The main factor that contributes to this limitation is cumulative torque, which can be calculated from the vertical cumulative weight of the tubulars in the high angle and/or horizontal section multiplied by the friction coefficient (normally taken at between 0.2 and 0.3 for cased and open borehole respectively) multiplied by the radius at which borehole contact is made. By way of example, 10,000 ft. of drilling tubular in open borehole with an average vertical weight component of 26 lbs per linear ft. acting at a contact radius of 3.39 inches with a friction coefficient of 0.3 would generate a cumulative torque of 10,000×26×(3.39 divided by 12)×0.3=22,035 ft./lbf. At an average drilling rotational speed of 150 rpm this would result in the loss of approximately 100 horsepower in frictional losses.
This frictional loss will increase as a function of borehole length and will eventually reach a point where the mechanical power input at surface is totally consumed before it reaches the bottom of the borehole and the drilling process will cease to be possible well before this point is reached.
Additionally and perhaps more importantly, as the torsional friction losses increase so will the torsional input requirement at surface to the point where the threaded connections in the jointed drilling tubulars reaches a point approaching their makeup torque. Continuing to drill beyond this borehole distance therefore risks potential torsional failure or twist off of the drilling tubulars.

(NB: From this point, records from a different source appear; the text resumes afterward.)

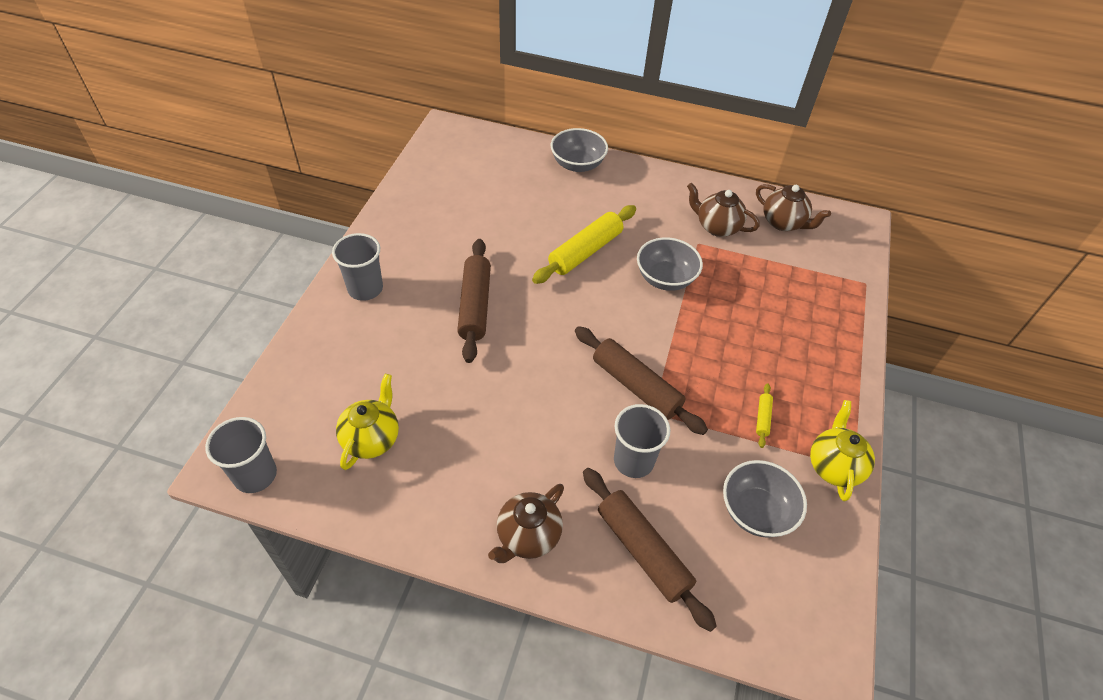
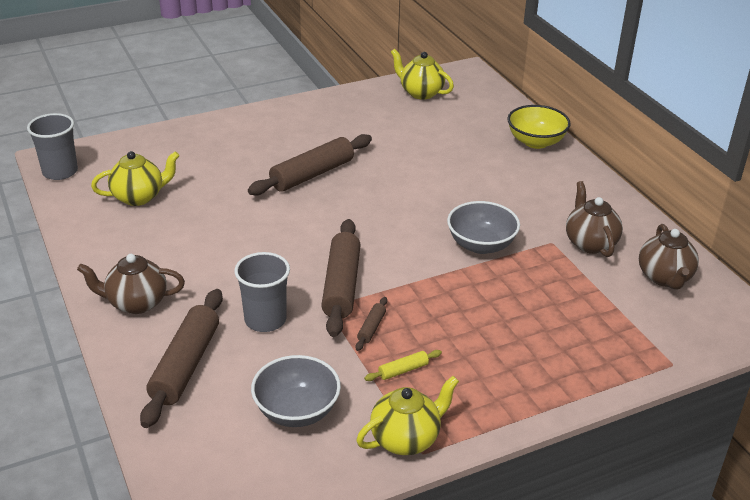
camera: 50 degrees right, 15 degrees down
grey cup [332,233,383,301] -> none
yellow rolling pin [532,205,636,284] -> none
grey bowl [551,128,608,172] -> yellow bowl [507,105,571,149]
none -> brown rolling pin [355,297,387,351]
none -> yellow teapot [391,49,454,100]

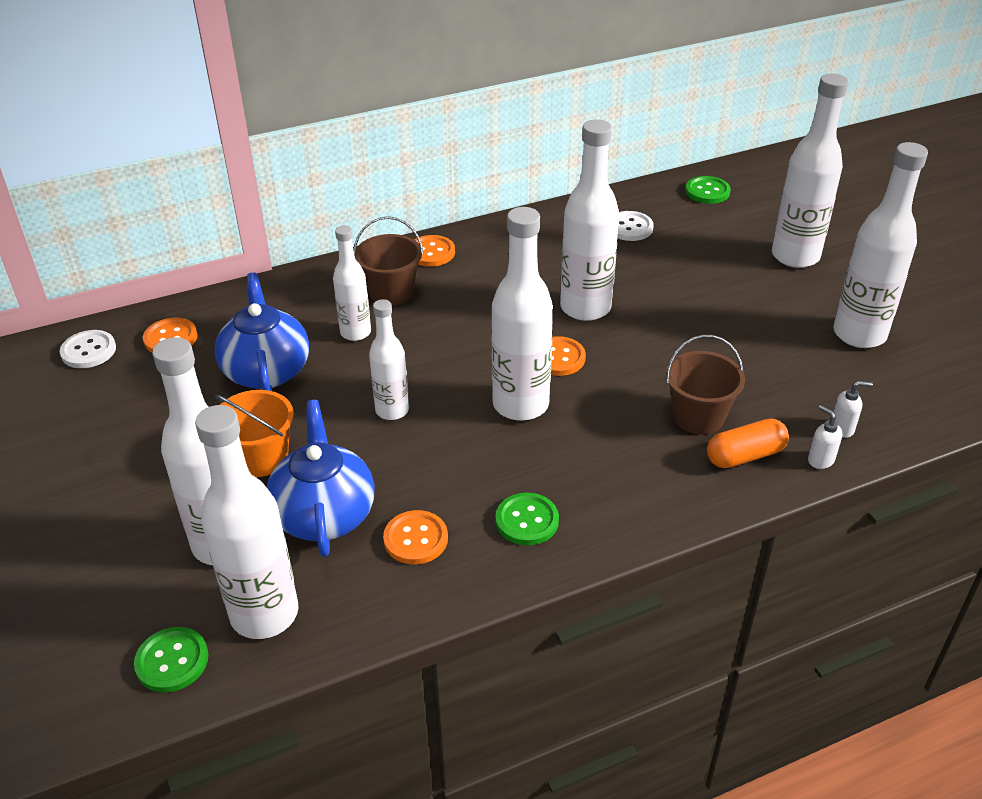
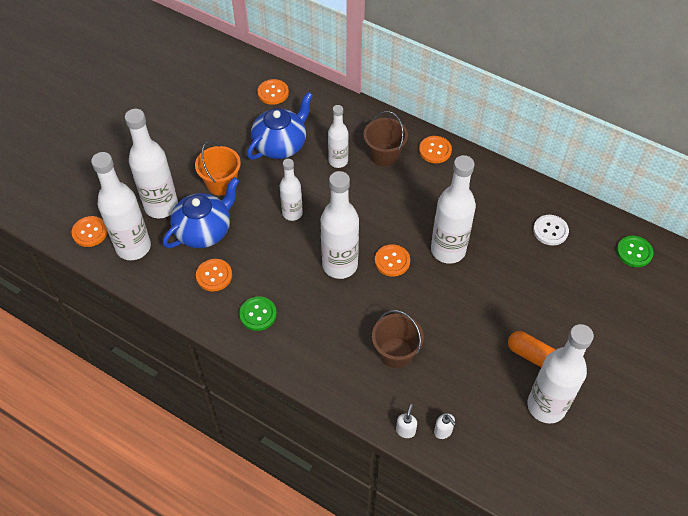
camera: 55 degrees right, 15 degrees up
white button [60,330,116,368] -> none
green button [134,627,208,692] -> orange button [71,216,107,247]
orange capsule [707,418,789,468] -> orange capsule moved to [508,331,556,367]
white bottle [772,73,848,268] -> none

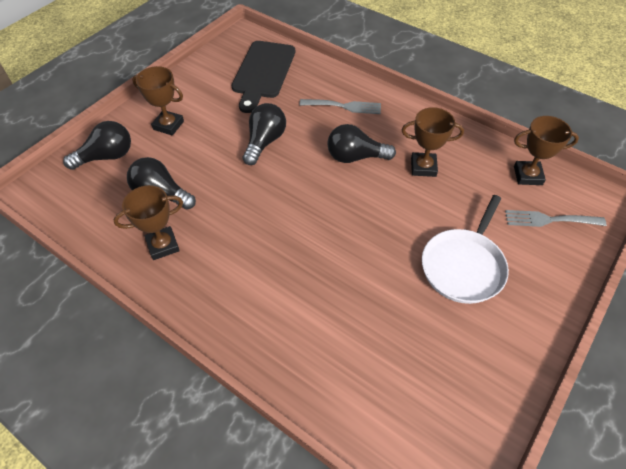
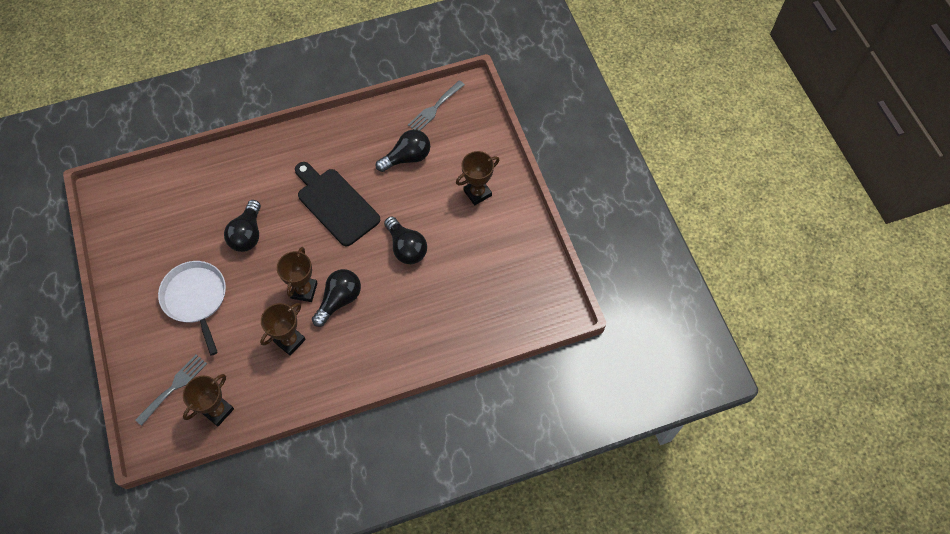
camera: 125 degrees right, 10 degrees up
black light bulb [63,121,131,170] -> black light bulb moved to [224,200,261,252]
brown trophy [113,185,183,260] -> brown trophy moved to [277,247,317,302]
black cutting board [232,41,295,113] -> black cutting board moved to [295,162,380,246]
grey fork [299,99,381,114] -> grey fork moved to [408,80,465,131]

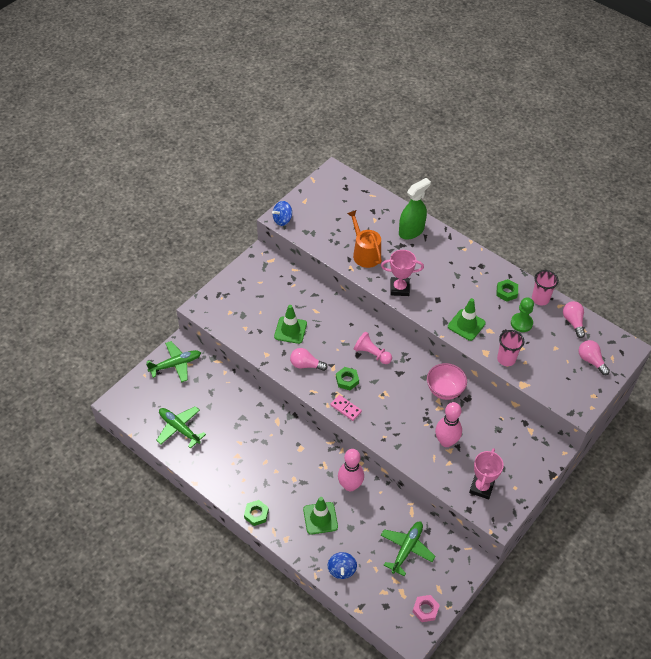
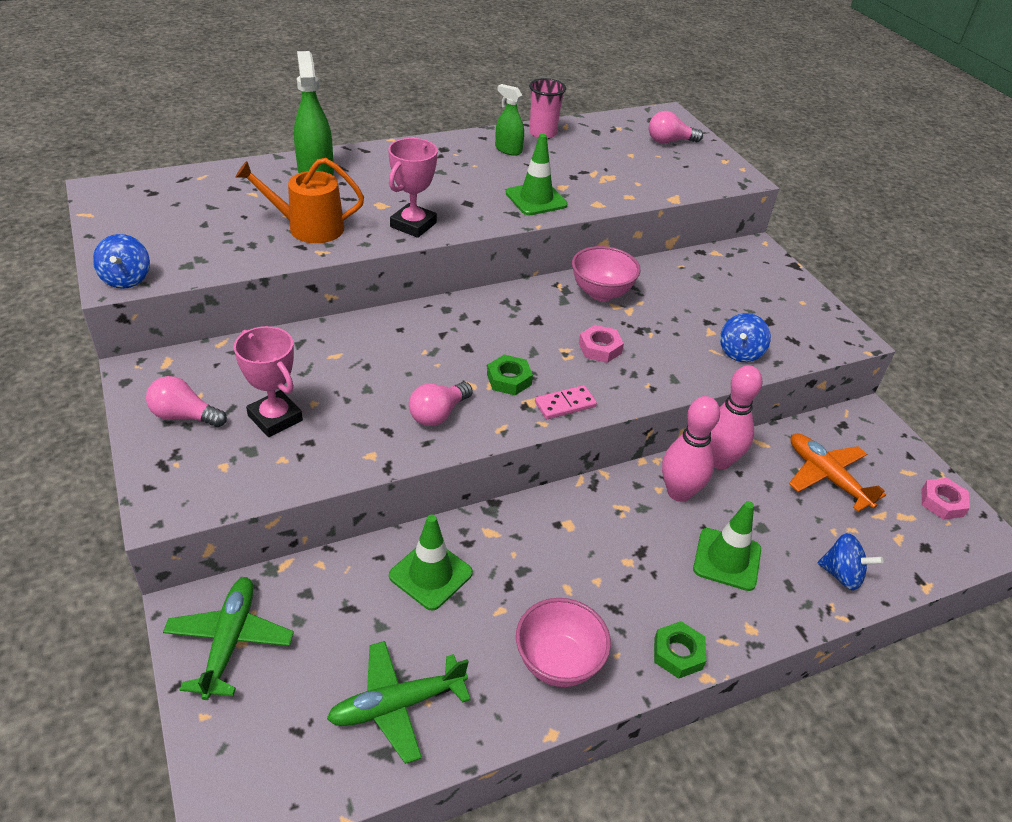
camera: 65 degrees left, 10 degrees down
green traffic cone [274,305,307,344] -> green traffic cone moved to [389,514,473,611]
pink pawn [354,332,392,364] -> none
green plane [381,522,436,576] -> orange plane [789,434,886,512]
pink bowling pin [435,402,462,447] -> pink bowling pin moved to [711,365,763,469]
pink trophy [469,448,504,499] -> pink trophy moved to [234,326,303,437]
green nut [497,279,518,302] -> green spray bottle [495,84,524,156]
pink cup [497,330,524,366] -> none
green pawn [511,297,534,332] -> none
pink light bulb [563,301,585,338] -> pink light bulb moved to [146,376,227,427]
none -> pink bowl [516,598,611,687]
none -> pink nut [579,325,624,363]
none -> blue spinning top [720,313,771,362]

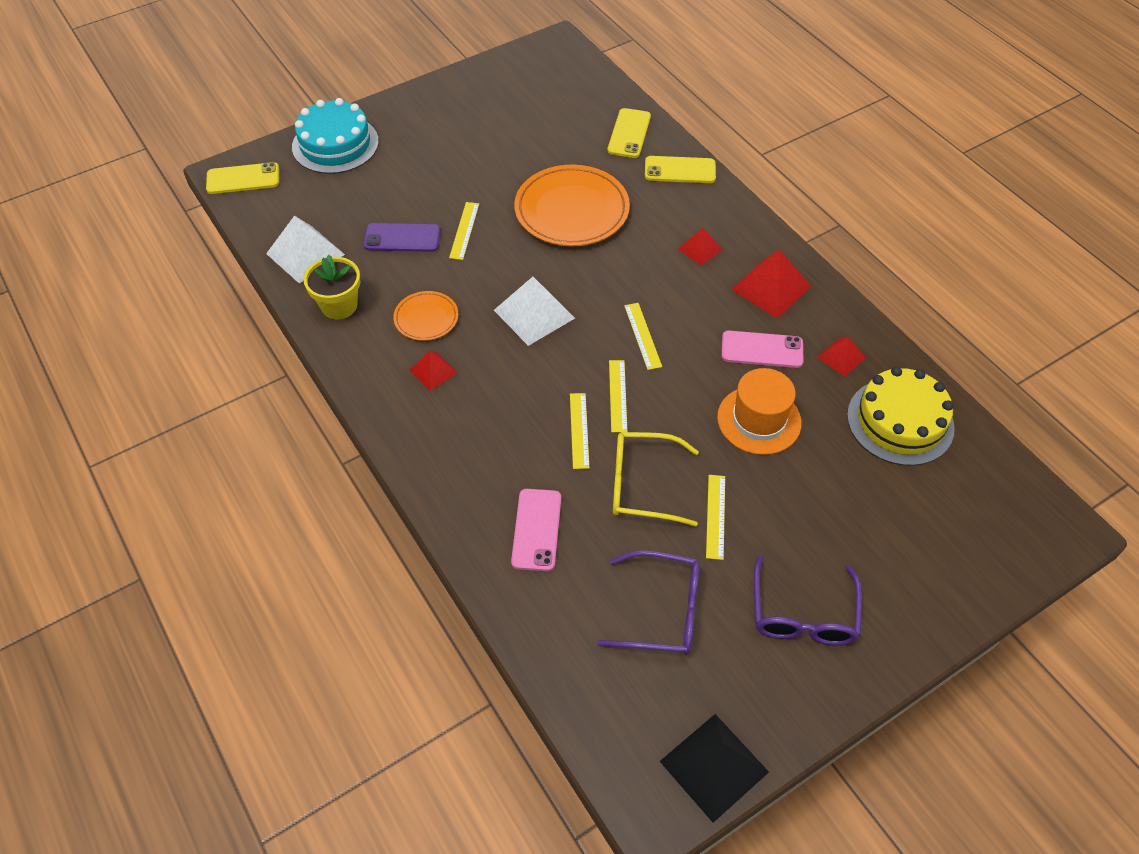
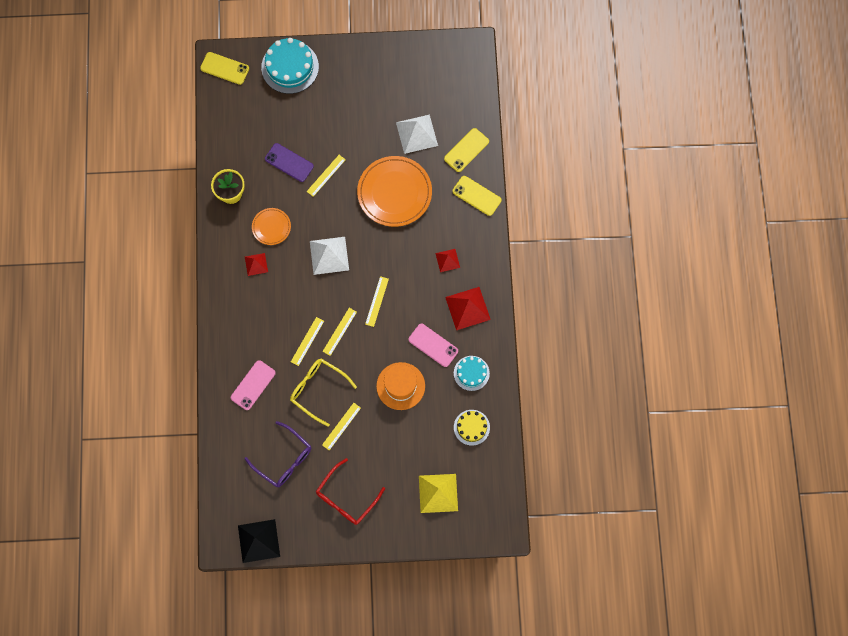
camera: 30 degrees right, 20 degrees up
white pyramid [266,216,345,283] -> white pyramid moved to [396,114,438,154]
purple glasses [754,555,862,646] -> red glasses [316,458,385,525]
red pyramid [817,337,866,377] -> turquoise cake [454,356,490,391]
yellow cake [847,367,955,466] -> yellow cake [454,410,490,446], size x0.59
none -> yellow pyramid [419,474,458,513]

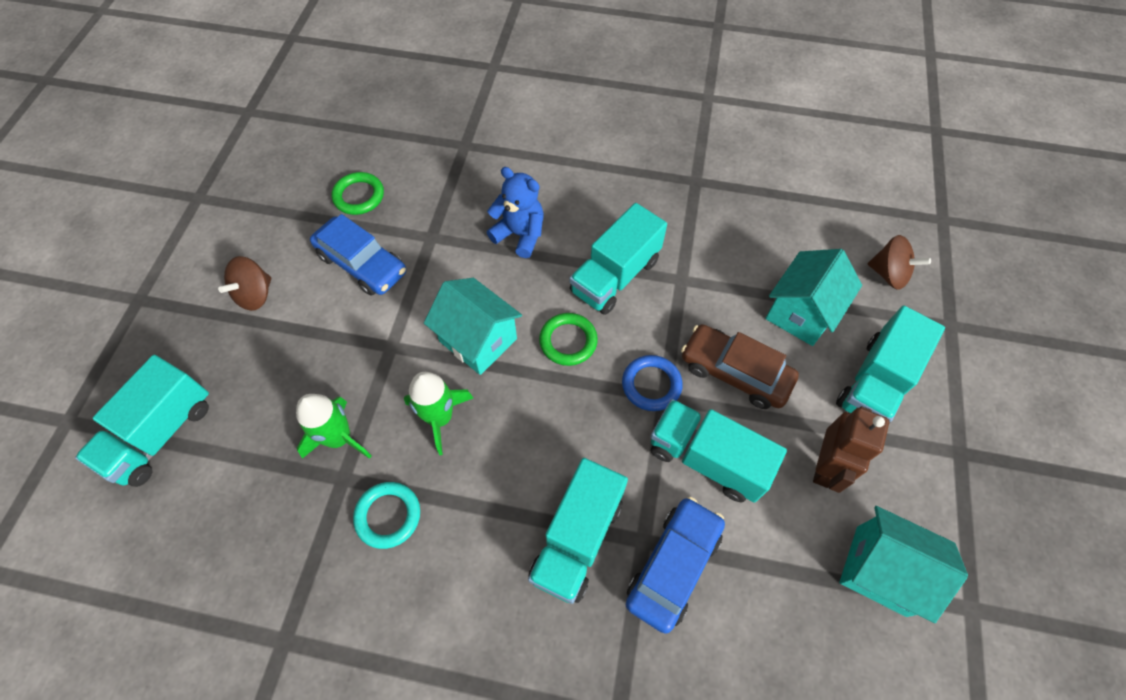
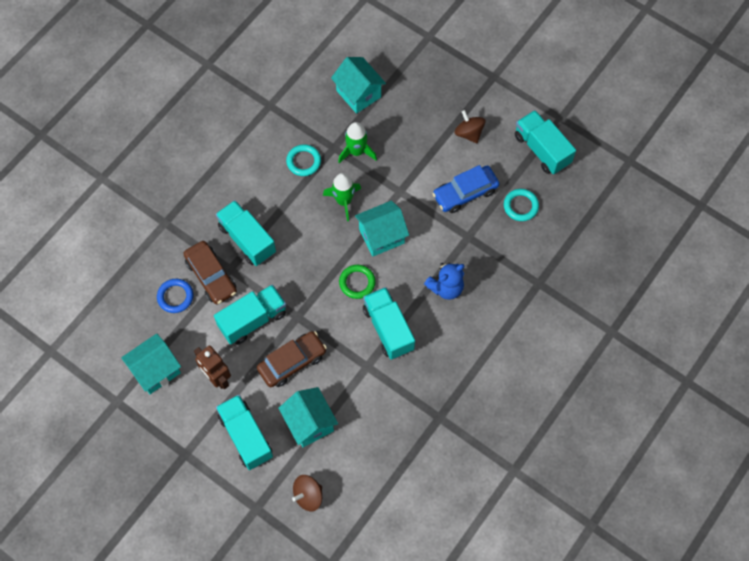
camera: 115 degrees right, 5 degrees up
turquoise truck [75,355,209,487] -> turquoise truck moved to [515,110,576,174]
green ring [331,172,384,215] -> turquoise ring [504,189,539,221]
blue ring [622,355,683,411] -> blue ring moved to [157,279,193,313]
blue car [626,497,725,634] -> brown car [184,241,237,305]
none -> turquoise house [331,57,386,114]

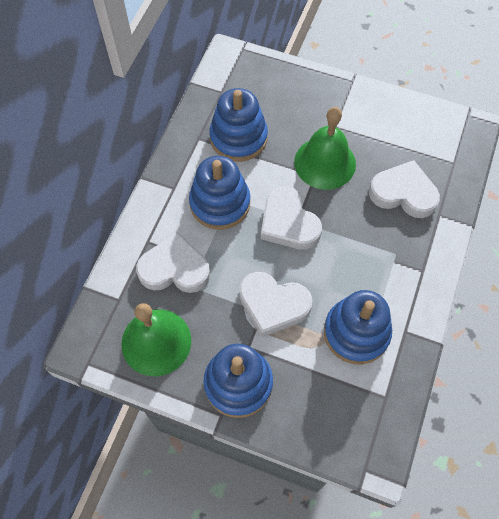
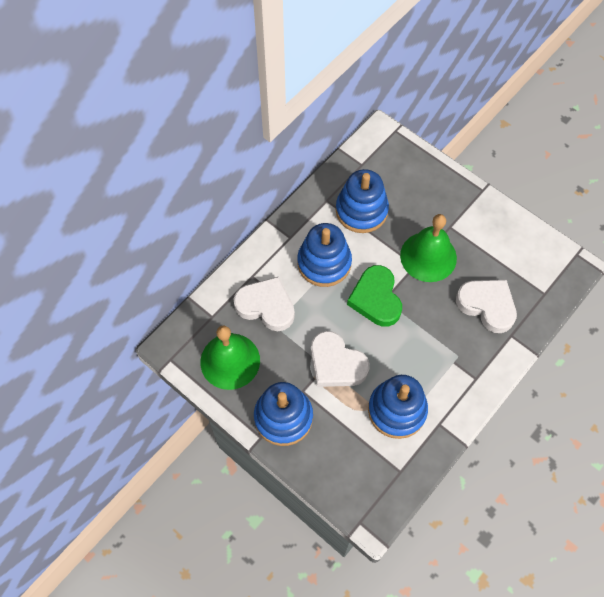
camera: 20 degrees right, 0 degrees up
white heart [261,186,322,250] -> green heart [347,265,402,327]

There are a number of downhole tools currently in use in the oil industry which seek to address friction loss and reduce the frictional coefficient of the rubbing contact of rotating tubulars lying on the low side of the borehole. Conventional tools generally consist of a non-rotating bearing sleeve mounted on the body of the drilling tubulars or mounted on a sub-based tool installed between the threaded connections of the drilling tubulars. However, there are a number of problems associated with these conventional types of non-rotating bearing sleeves. For example, there are problems associated the methods of fixture of non-rotating sleeve and bearings to the body of the tubulars; with the use of split sleeves and clamping mechanisms; bearing life limitations due to aggressive nature of drilling mud; sealed versus non-sealed bearings; cuttings debris tolerance; with the possibility of loss in hole of component parts in operation; and with temperature ratings of conventional bearings and seals.